*Information given:*
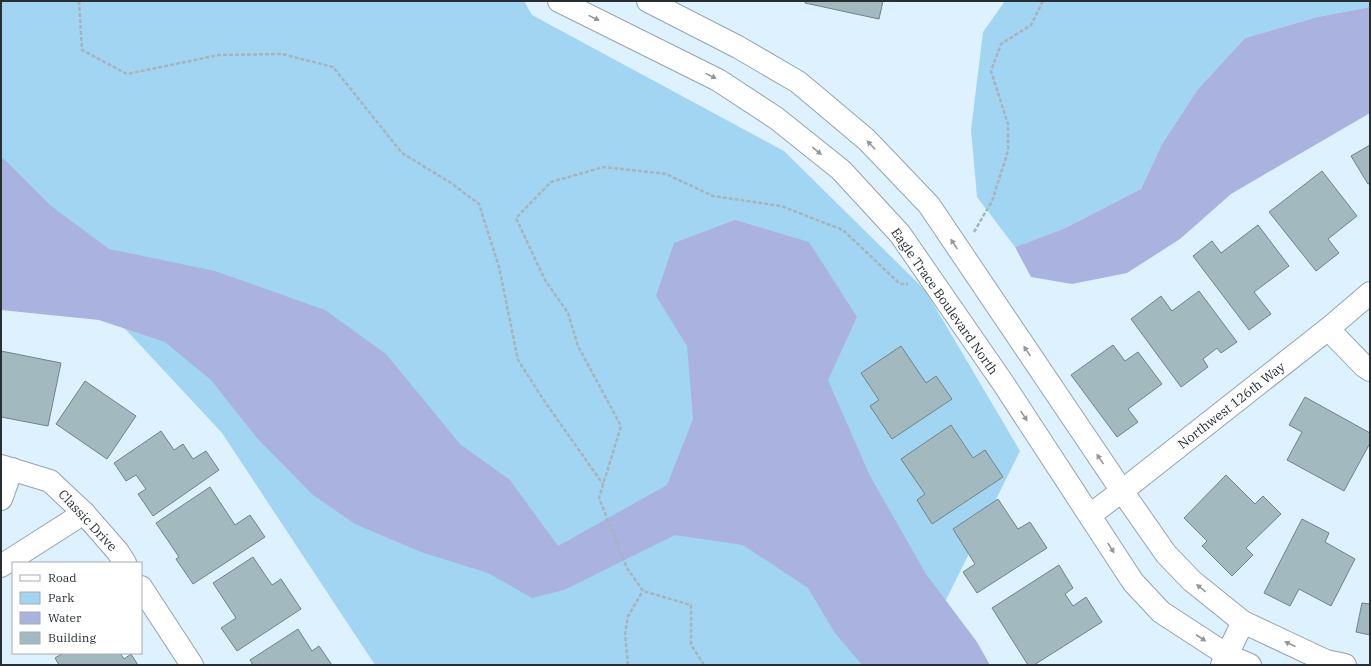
<svg xmlns="http://www.w3.org/2000/svg" width="1371" height="666" font-family="'IBM Plex Serif',serif">
	<style>
		.green { fill: #a2d5f1 }
		.water { fill: #aab2e0 }
		.building { fill: #a2babf; stroke: #6d8488 }
		.lines { fill: none; stroke-linecap: round; stroke-linejoin: round }
		.street-casing { stroke: #91a4af; stroke-width: 24 }
		.path { stroke: #a4b5be; stroke-width: 2.5; stroke-dasharray: 4 2; stroke-linecap: butt }
		.street { stroke: #fff; stroke-width: 22 }
		.oneway { fill: #939799 }
		.labels { text-anchor: middle; stroke-width: 4; stroke-linejoin: round; paint-order: stroke }
		.street-label { font-size: 13px; fill: #272f33; stroke: #fff }
	</style>
	<rect width="100%" height="100%" fill="#ddf2fe"/>
	<g class="green">
		<polygon points="1,1 524,1 532,15 784,151 925,290 1020,451 928,636 899,665 375,665 222,433 89,290 1,231"/>
		<polygon points="1005,1 1370,1 1370,7 1317,17 1245,38 1198,89 1162,144 1141,189 1063,229 1015,247 977,197 971,130 983,32"/>
	</g>
	<g class="water">
		<polygon points="1370,7 1370,113 1231,194 1180,239 1127,273 1072,284 1031,277 1015,247 1063,229 1141,189 1162,144 1198,89 1245,38 1317,17"/>
		<polygon points="1,156 51,206 109,249 215,271 325,310 386,354 460,444 510,480 558,546 667,485 693,419 687,346 656,296 674,243 735,220 809,242 857,317 828,380 870,476 926,574 977,642 990,665 862,665 835,633 808,588 743,545 675,535 564,590 532,598 488,573 421,552 355,524 313,495 257,438 211,380 165,342 99,320 1,310"/>
	</g>
	<g class="building">
		<polygon points="805,1 883,1 879,19 805,3"/>
		<polygon points="1370,145 1370,183 1368,184 1351,156"/>
		<polygon points="1322,171 1357,216 1328,239 1339,253 1316,271 1269,212"/>
		<polygon points="1258,225 1289,266 1254,292 1271,314 1249,330 1193,256 1212,241 1221,253"/>
		<polygon points="1199,291 1237,342 1221,353 1217,348 1203,359 1208,367 1181,387 1131,319 1161,296 1172,311"/>
		<polygon points="1113,345 1125,361 1138,352 1162,384 1128,409 1138,422 1117,437 1071,375"/>
		<polygon points="901,346 926,383 936,376 952,399 892,439 870,406 879,400 861,373"/>
		<polygon points="1,351 61,363 48,426 1,417"/>
		<polygon points="85,381 136,416 107,459 56,424"/>
		<polygon points="1305,397 1370,433 1370,443 1344,491 1287,460 1302,432 1289,425"/>
		<polygon points="951,425 973,458 985,450 1003,477 932,524 917,500 925,494 901,459"/>
		<polygon points="161,431 174,450 183,444 193,459 206,451 219,470 153,516 138,494 146,489 136,475 126,481 114,463"/>
		<polygon points="1226,475 1255,504 1263,496 1281,514 1246,548 1253,555 1232,576 1202,546 1207,541 1184,518"/>
		<polygon points="210,487 235,525 250,515 265,537 193,584 176,559 179,557 156,523"/>
		<polygon points="998,499 1018,529 1030,522 1047,548 977,593 963,572 975,564 953,529"/>
		<polygon points="1302,519 1329,533 1325,542 1355,559 1331,606 1299,589 1290,606 1264,593"/>
		<polygon points="253,557 272,585 281,579 301,609 237,651 221,628 236,618 213,583"/>
		<polygon points="1059,565 1073,588 1065,594 1073,606 1086,597 1102,622 1034,665 1028,665 992,608"/>
		<polygon points="1362,603 1370,604 1370,635 1356,632"/>
		<polygon points="298,629 312,651 319,646 332,665 253,665 250,660"/>
		<polygon points="63,653 120,653 124,659 131,654 138,665 59,665 55,658"/>
	</g>
	<g class="lines">
		<g class="street-casing">
			<g id="street">
				<polyline points="559,1 718,80 776,118 841,170 900,234 1003,383 1133,582 1161,612 1227,655 1250,665"/>
				<polyline points="648,1 738,47 798,82 867,140 929,205 1122,491 1166,554 1192,581 1243,622 1326,661 1345,665"/>
				<polyline points="1328,329 1364,366 1370,370"/>
				<polyline points="1,466 50,481 84,513 118,552 125,563"/>
				<polyline points="1,499 12,469"/>
				<polyline points="1090,515 1122,491 1328,329 1370,293"/>
				<polyline points="1,566 84,513"/>
				<polyline points="141,587 192,665"/>
				<polyline points="1222,665 1243,622"/>
			</g>
		</g>
		<g class="path">
			<polyline points="79,1 82,50 127,74 219,55 282,54 333,67 402,153 451,183 479,204 499,267 518,360 545,402 603,484"/>
			<polyline points="974,232 992,201 1008,151 1008,124 991,71 1001,44 1031,25 1043,1"/>
			<polyline points="628,665 625,634 628,616 643,591"/>
			<polyline points="702,665 703,663 691,645 691,605 643,591 627,568 599,498 621,426 578,346 568,313 545,280 516,218 551,182 604,167 666,174 713,196 781,206 843,230 900,284 908,284"/>
		</g>
		<use href="#street" class="street"/>
	</g>
	<defs><path id="oneway-solid" d="M-6-.8H1V-3.2L6.5 0L1 3.2V.8H-6Z"/></defs>
	<g class="oneway">
		<use href="#oneway-solid" transform="translate(594 18) rotate(26)"/>
		<use href="#oneway-solid" transform="translate(711 76) rotate(26)"/>
		<use href="#oneway-solid" transform="translate(871 145) rotate(-134)"/>
		<use href="#oneway-solid" transform="translate(817 151) rotate(39)"/>
		<use href="#oneway-solid" transform="translate(954 244) rotate(-124)"/>
		<use href="#oneway-solid" transform="translate(1027 351) rotate(-124)"/>
		<use href="#oneway-solid" transform="translate(1024 416) rotate(57)"/>
		<use href="#oneway-solid" transform="translate(1100 459) rotate(-124)"/>
		<use href="#oneway-solid" transform="translate(1111 548) rotate(57)"/>
		<use href="#oneway-solid" transform="translate(1201 588) rotate(-141)"/>
		<use href="#oneway-solid" transform="translate(1201 638) rotate(33)"/>
		<use href="#oneway-solid" transform="translate(1290 644) rotate(-155)"/>
	</g>
	<g class="labels">
		<g class="street-label">
			<text transform="translate(945 301) rotate(55)" y="5">Eagle Trace Boulevard North</text>
			<text transform="translate(1231 405) rotate(-38)" y="5">Northwest 126th Way</text>
			<text transform="translate(88 520) rotate(47)" y="5">Classic Drive</text>
		</g>
	</g>
	<rect width="1371" height="666" fill="none" stroke="#272f33" stroke-width="4"/>
	<rect x="12" y="562" width="130" height="92" fill="#ffffff" stroke="#a9acad"/>
	<rect x="20" y="575" width="20" height="6" fill="#ffffff" stroke="#a9acad"/>
	<text x="48" y="582" font-size="12" fill="#272f33">Road</text>
	<rect x="20" y="592" width="20" height="12" fill="#a2d5f1" stroke="#a9acad"/>
	<text x="48" y="602" font-size="12" fill="#272f33">Park</text>
	<rect x="20" y="612" width="20" height="12" fill="#aab2e0" stroke="#a9acad"/>
	<text x="48" y="622" font-size="12" fill="#272f33">Water</text>
	<rect x="20" y="632" width="20" height="12" fill="#a2babf" stroke="#a9acad"/>
	<text x="48" y="642" font-size="12" fill="#272f33">Building</text>
</svg>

*Work to be completed:* Output every entry word for word, but omit the pictures.

*Reply:*
<svg xmlns="http://www.w3.org/2000/svg" width="1371" height="666" font-family="'IBM Plex Serif',serif">
	<style>
		.green { fill: #a2d5f1 }
		.water { fill: #aab2e0 }
		.building { fill: #a2babf; stroke: #6d8488 }
		.lines { fill: none; stroke-linecap: round; stroke-linejoin: round }
		.street-casing { stroke: #91a4af; stroke-width: 24 }
		.path { stroke: #a4b5be; stroke-width: 2.5; stroke-dasharray: 4 2; stroke-linecap: butt }
		.street { stroke: #fff; stroke-width: 22 }
		.oneway { fill: #939799 }
		.labels { text-anchor: middle; stroke-width: 4; stroke-linejoin: round; paint-order: stroke }
		.street-label { font-size: 13px; fill: #272f33; stroke: #fff }
	</style>
	<rect width="100%" height="100%" fill="#ddf2fe"/>
	<g class="green">
		<polygon points="1,1 524,1 532,15 784,151 925,290 1020,451 928,636 899,665 375,665 222,433 89,290 1,231"/>
		<polygon points="1005,1 1370,1 1370,7 1317,17 1245,38 1198,89 1162,144 1141,189 1063,229 1015,247 977,197 971,130 983,32"/>
	</g>
	<g class="water">
		<polygon points="1370,7 1370,113 1231,194 1180,239 1127,273 1072,284 1031,277 1015,247 1063,229 1141,189 1162,144 1198,89 1245,38 1317,17"/>
		<polygon points="1,156 51,206 109,249 215,271 325,310 386,354 460,444 510,480 558,546 667,485 693,419 687,346 656,296 674,243 735,220 809,242 857,317 828,380 870,476 926,574 977,642 990,665 862,665 835,633 808,588 743,545 675,535 564,590 532,598 488,573 421,552 355,524 313,495 257,438 211,380 165,342 99,320 1,310"/>
	</g>
	<g class="building">
		<polygon points="805,1 883,1 879,19 805,3"/>
		<polygon points="1370,145 1370,183 1368,184 1351,156"/>
		<polygon points="1322,171 1357,216 1328,239 1339,253 1316,271 1269,212"/>
		<polygon points="1258,225 1289,266 1254,292 1271,314 1249,330 1193,256 1212,241 1221,253"/>
		<polygon points="1199,291 1237,342 1221,353 1217,348 1203,359 1208,367 1181,387 1131,319 1161,296 1172,311"/>
		<polygon points="1113,345 1125,361 1138,352 1162,384 1128,409 1138,422 1117,437 1071,375"/>
		<polygon points="901,346 926,383 936,376 952,399 892,439 870,406 879,400 861,373"/>
		<polygon points="1,351 61,363 48,426 1,417"/>
		<polygon points="85,381 136,416 107,459 56,424"/>
		<polygon points="1305,397 1370,433 1370,443 1344,491 1287,460 1302,432 1289,425"/>
		<polygon points="951,425 973,458 985,450 1003,477 932,524 917,500 925,494 901,459"/>
		<polygon points="161,431 174,450 183,444 193,459 206,451 219,470 153,516 138,494 146,489 136,475 126,481 114,463"/>
		<polygon points="1226,475 1255,504 1263,496 1281,514 1246,548 1253,555 1232,576 1202,546 1207,541 1184,518"/>
		<polygon points="210,487 235,525 250,515 265,537 193,584 176,559 179,557 156,523"/>
		<polygon points="998,499 1018,529 1030,522 1047,548 977,593 963,572 975,564 953,529"/>
		<polygon points="1302,519 1329,533 1325,542 1355,559 1331,606 1299,589 1290,606 1264,593"/>
		<polygon points="253,557 272,585 281,579 301,609 237,651 221,628 236,618 213,583"/>
		<polygon points="1059,565 1073,588 1065,594 1073,606 1086,597 1102,622 1034,665 1028,665 992,608"/>
		<polygon points="1362,603 1370,604 1370,635 1356,632"/>
		<polygon points="298,629 312,651 319,646 332,665 253,665 250,660"/>
		<polygon points="63,653 120,653 124,659 131,654 138,665 59,665 55,658"/>
	</g>
	<g class="lines">
		<g class="street-casing">
			<g id="street">
				<polyline points="559,1 718,80 776,118 841,170 900,234 1003,383 1133,582 1161,612 1227,655 1250,665"/>
				<polyline points="648,1 738,47 798,82 867,140 929,205 1122,491 1166,554 1192,581 1243,622 1326,661 1345,665"/>
				<polyline points="1328,329 1364,366 1370,370"/>
				<polyline points="1,466 50,481 84,513 118,552 125,563"/>
				<polyline points="1,499 12,469"/>
				<polyline points="1090,515 1122,491 1328,329 1370,293"/>
				<polyline points="1,566 84,513"/>
				<polyline points="141,587 192,665"/>
				<polyline points="1222,665 1243,622"/>
			</g>
		</g>
		<g class="path">
			<polyline points="79,1 82,50 127,74 219,55 282,54 333,67 402,153 451,183 479,204 499,267 518,360 545,402 603,484"/>
			<polyline points="974,232 992,201 1008,151 1008,124 991,71 1001,44 1031,25 1043,1"/>
			<polyline points="628,665 625,634 628,616 643,591"/>
			<polyline points="702,665 703,663 691,645 691,605 643,591 627,568 599,498 621,426 578,346 568,313 545,280 516,218 551,182 604,167 666,174 713,196 781,206 843,230 900,284 908,284"/>
		</g>
		<use href="#street" class="street"/>
	</g>
	<defs><path id="oneway-solid" d="M-6-.8H1V-3.2L6.5 0L1 3.2V.8H-6Z"/></defs>
	<g class="oneway">
		<use href="#oneway-solid" transform="translate(594 18) rotate(26)"/>
		<use href="#oneway-solid" transform="translate(711 76) rotate(26)"/>
		<use href="#oneway-solid" transform="translate(871 145) rotate(-134)"/>
		<use href="#oneway-solid" transform="translate(817 151) rotate(39)"/>
		<use href="#oneway-solid" transform="translate(954 244) rotate(-124)"/>
		<use href="#oneway-solid" transform="translate(1027 351) rotate(-124)"/>
		<use href="#oneway-solid" transform="translate(1024 416) rotate(57)"/>
		<use href="#oneway-solid" transform="translate(1100 459) rotate(-124)"/>
		<use href="#oneway-solid" transform="translate(1111 548) rotate(57)"/>
		<use href="#oneway-solid" transform="translate(1201 588) rotate(-141)"/>
		<use href="#oneway-solid" transform="translate(1201 638) rotate(33)"/>
		<use href="#oneway-solid" transform="translate(1290 644) rotate(-155)"/>
	</g>
	<g class="labels">
		<g class="street-label">
			<text transform="translate(945 301) rotate(55)" y="5">Eagle Trace Boulevard North</text>
			<text transform="translate(1231 405) rotate(-38)" y="5">Northwest 126th Way</text>
			<text transform="translate(88 520) rotate(47)" y="5">Classic Drive</text>
		</g>
	</g>
	<rect width="1371" height="666" fill="none" stroke="#272f33" stroke-width="4"/>
	<rect x="12" y="562" width="130" height="92" fill="#ffffff" stroke="#a9acad"/>
	<rect x="20" y="575" width="20" height="6" fill="#ffffff" stroke="#a9acad"/>
	<text x="48" y="582" font-size="12" fill="#272f33">Road</text>
	<rect x="20" y="592" width="20" height="12" fill="#a2d5f1" stroke="#a9acad"/>
	<text x="48" y="602" font-size="12" fill="#272f33">Park</text>
	<rect x="20" y="612" width="20" height="12" fill="#aab2e0" stroke="#a9acad"/>
	<text x="48" y="622" font-size="12" fill="#272f33">Water</text>
	<rect x="20" y="632" width="20" height="12" fill="#a2babf" stroke="#a9acad"/>
	<text x="48" y="642" font-size="12" fill="#272f33">Building</text>
</svg>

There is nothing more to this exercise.